Find every line in the material below that contains the string "Diều", matching case exactly, and copy each of those lines.

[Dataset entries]
*** Begin section ***

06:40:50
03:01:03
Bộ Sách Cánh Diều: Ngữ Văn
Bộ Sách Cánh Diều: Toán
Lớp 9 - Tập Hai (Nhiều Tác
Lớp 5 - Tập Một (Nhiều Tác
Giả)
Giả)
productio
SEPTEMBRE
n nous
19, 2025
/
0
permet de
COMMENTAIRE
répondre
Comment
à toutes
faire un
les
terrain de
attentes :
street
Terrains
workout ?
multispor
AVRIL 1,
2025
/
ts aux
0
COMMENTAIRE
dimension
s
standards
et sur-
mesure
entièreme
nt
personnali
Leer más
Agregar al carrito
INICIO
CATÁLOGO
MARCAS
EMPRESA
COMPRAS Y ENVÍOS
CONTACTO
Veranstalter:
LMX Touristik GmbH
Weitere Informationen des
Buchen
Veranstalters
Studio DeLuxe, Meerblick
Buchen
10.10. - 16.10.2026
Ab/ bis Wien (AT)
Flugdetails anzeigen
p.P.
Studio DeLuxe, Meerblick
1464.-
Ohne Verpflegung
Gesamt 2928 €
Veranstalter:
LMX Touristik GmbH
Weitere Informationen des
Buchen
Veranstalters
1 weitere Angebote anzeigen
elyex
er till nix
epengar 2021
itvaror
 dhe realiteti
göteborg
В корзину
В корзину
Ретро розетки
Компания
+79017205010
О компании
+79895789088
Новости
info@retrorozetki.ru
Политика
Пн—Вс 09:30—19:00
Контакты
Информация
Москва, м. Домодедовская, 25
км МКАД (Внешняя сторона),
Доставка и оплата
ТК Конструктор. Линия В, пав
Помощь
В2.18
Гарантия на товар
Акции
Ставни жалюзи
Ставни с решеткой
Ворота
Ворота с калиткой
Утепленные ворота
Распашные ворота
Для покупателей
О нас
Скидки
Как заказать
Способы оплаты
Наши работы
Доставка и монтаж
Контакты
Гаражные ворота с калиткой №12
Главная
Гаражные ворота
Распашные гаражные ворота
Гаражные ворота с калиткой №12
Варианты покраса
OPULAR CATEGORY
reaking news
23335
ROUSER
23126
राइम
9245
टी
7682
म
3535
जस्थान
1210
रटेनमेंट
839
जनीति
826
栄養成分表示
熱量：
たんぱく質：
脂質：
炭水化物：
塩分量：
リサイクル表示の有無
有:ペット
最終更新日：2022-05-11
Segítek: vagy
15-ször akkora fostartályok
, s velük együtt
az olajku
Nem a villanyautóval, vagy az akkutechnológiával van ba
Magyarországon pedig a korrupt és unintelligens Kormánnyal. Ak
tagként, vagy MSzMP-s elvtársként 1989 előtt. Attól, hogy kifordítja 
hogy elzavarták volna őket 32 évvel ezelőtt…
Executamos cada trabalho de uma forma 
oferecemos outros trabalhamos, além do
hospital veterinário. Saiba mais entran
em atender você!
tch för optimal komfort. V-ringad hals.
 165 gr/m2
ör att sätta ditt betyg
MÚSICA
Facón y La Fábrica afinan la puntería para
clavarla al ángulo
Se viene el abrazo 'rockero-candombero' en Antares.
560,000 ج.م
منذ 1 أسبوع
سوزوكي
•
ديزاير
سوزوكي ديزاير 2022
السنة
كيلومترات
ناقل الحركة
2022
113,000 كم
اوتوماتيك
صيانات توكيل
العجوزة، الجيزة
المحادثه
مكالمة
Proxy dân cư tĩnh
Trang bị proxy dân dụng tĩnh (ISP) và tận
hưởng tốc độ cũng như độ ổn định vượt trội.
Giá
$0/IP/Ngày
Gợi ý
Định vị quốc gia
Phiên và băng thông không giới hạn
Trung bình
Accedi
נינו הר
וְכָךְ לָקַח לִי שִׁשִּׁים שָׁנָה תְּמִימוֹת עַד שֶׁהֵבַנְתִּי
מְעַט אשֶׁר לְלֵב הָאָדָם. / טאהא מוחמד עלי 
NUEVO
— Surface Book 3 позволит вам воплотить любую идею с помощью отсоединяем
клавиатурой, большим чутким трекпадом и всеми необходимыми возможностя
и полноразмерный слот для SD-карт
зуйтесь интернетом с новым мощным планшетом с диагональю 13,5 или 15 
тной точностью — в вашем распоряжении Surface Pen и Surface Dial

*** End section ***

◆ RESULT:
Bộ Sách Cánh Diều: Ngữ Văn
Bộ Sách Cánh Diều: Toán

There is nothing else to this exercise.